Start of Supplied material
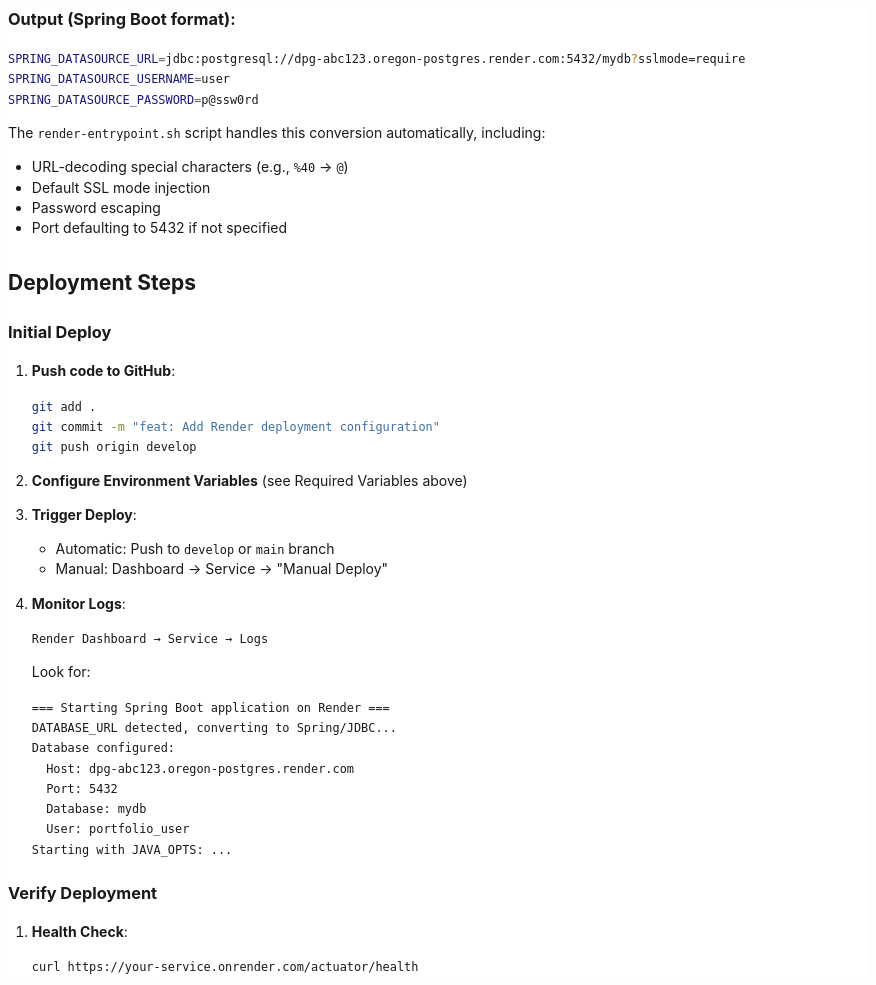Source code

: ### Output (Spring Boot format):
```bash
SPRING_DATASOURCE_URL=jdbc:postgresql://dpg-abc123.oregon-postgres.render.com:5432/mydb?sslmode=require
SPRING_DATASOURCE_USERNAME=user
SPRING_DATASOURCE_PASSWORD=p@ssw0rd
```

The `render-entrypoint.sh` script handles this conversion automatically, including:
- URL-decoding special characters (e.g., `%40` → `@`)
- Default SSL mode injection
- Password escaping
- Port defaulting to 5432 if not specified

## Deployment Steps

### Initial Deploy

1. **Push code to GitHub**:
   ```bash
   git add .
   git commit -m "feat: Add Render deployment configuration"
   git push origin develop
   ```

2. **Configure Environment Variables** (see Required Variables above)

3. **Trigger Deploy**:
   - Automatic: Push to `develop` or `main` branch
   - Manual: Dashboard → Service → "Manual Deploy"

4. **Monitor Logs**:
   ```
   Render Dashboard → Service → Logs
   ```

   Look for:
   ```
   === Starting Spring Boot application on Render ===
   DATABASE_URL detected, converting to Spring/JDBC...
   Database configured:
     Host: dpg-abc123.oregon-postgres.render.com
     Port: 5432
     Database: mydb
     User: portfolio_user
   Starting with JAVA_OPTS: ...
   ```

### Verify Deployment

1. **Health Check**:
   ```bash
   curl https://your-service.onrender.com/actuator/health
   ```
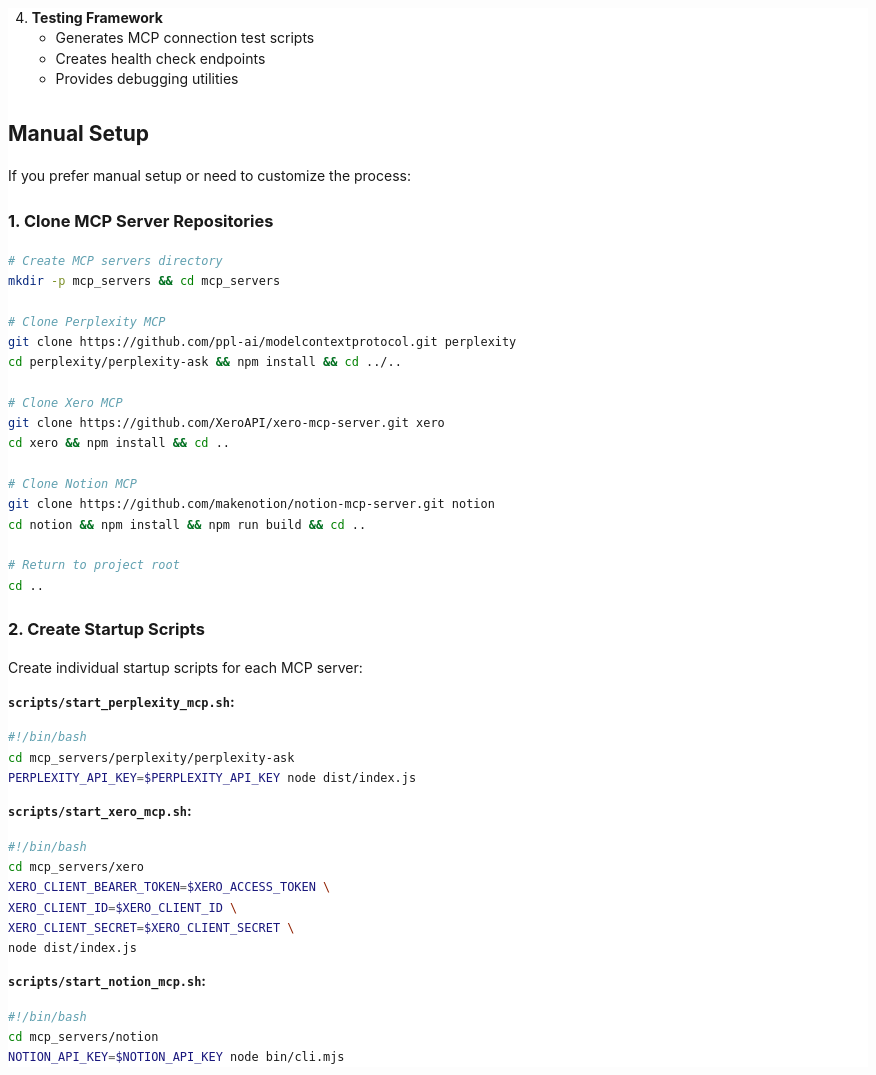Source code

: 4. **Testing Framework**
   - Generates MCP connection test scripts
   - Creates health check endpoints
   - Provides debugging utilities

## Manual Setup

If you prefer manual setup or need to customize the process:

### 1. Clone MCP Server Repositories

```bash
# Create MCP servers directory
mkdir -p mcp_servers && cd mcp_servers

# Clone Perplexity MCP
git clone https://github.com/ppl-ai/modelcontextprotocol.git perplexity
cd perplexity/perplexity-ask && npm install && cd ../..

# Clone Xero MCP
git clone https://github.com/XeroAPI/xero-mcp-server.git xero
cd xero && npm install && cd ..

# Clone Notion MCP
git clone https://github.com/makenotion/notion-mcp-server.git notion
cd notion && npm install && npm run build && cd ..

# Return to project root
cd ..
```

### 2. Create Startup Scripts

Create individual startup scripts for each MCP server:

**`scripts/start_perplexity_mcp.sh`:**
```bash
#!/bin/bash
cd mcp_servers/perplexity/perplexity-ask
PERPLEXITY_API_KEY=$PERPLEXITY_API_KEY node dist/index.js
```

**`scripts/start_xero_mcp.sh`:**
```bash
#!/bin/bash
cd mcp_servers/xero
XERO_CLIENT_BEARER_TOKEN=$XERO_ACCESS_TOKEN \
XERO_CLIENT_ID=$XERO_CLIENT_ID \
XERO_CLIENT_SECRET=$XERO_CLIENT_SECRET \
node dist/index.js
```

**`scripts/start_notion_mcp.sh`:**
```bash
#!/bin/bash
cd mcp_servers/notion
NOTION_API_KEY=$NOTION_API_KEY node bin/cli.mjs
```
End of Supplied material
In the records above, find the line containing "### Verify Deployment" and output every line from the first through that one, exactly, omitting pictures.

Source code

: ### Output (Spring Boot format):
```bash
SPRING_DATASOURCE_URL=jdbc:postgresql://dpg-abc123.oregon-postgres.render.com:5432/mydb?sslmode=require
SPRING_DATASOURCE_USERNAME=user
SPRING_DATASOURCE_PASSWORD=p@ssw0rd
```

The `render-entrypoint.sh` script handles this conversion automatically, including:
- URL-decoding special characters (e.g., `%40` → `@`)
- Default SSL mode injection
- Password escaping
- Port defaulting to 5432 if not specified

## Deployment Steps

### Initial Deploy

1. **Push code to GitHub**:
   ```bash
   git add .
   git commit -m "feat: Add Render deployment configuration"
   git push origin develop
   ```

2. **Configure Environment Variables** (see Required Variables above)

3. **Trigger Deploy**:
   - Automatic: Push to `develop` or `main` branch
   - Manual: Dashboard → Service → "Manual Deploy"

4. **Monitor Logs**:
   ```
   Render Dashboard → Service → Logs
   ```

   Look for:
   ```
   === Starting Spring Boot application on Render ===
   DATABASE_URL detected, converting to Spring/JDBC...
   Database configured:
     Host: dpg-abc123.oregon-postgres.render.com
     Port: 5432
     Database: mydb
     User: portfolio_user
   Starting with JAVA_OPTS: ...
   ```

### Verify Deployment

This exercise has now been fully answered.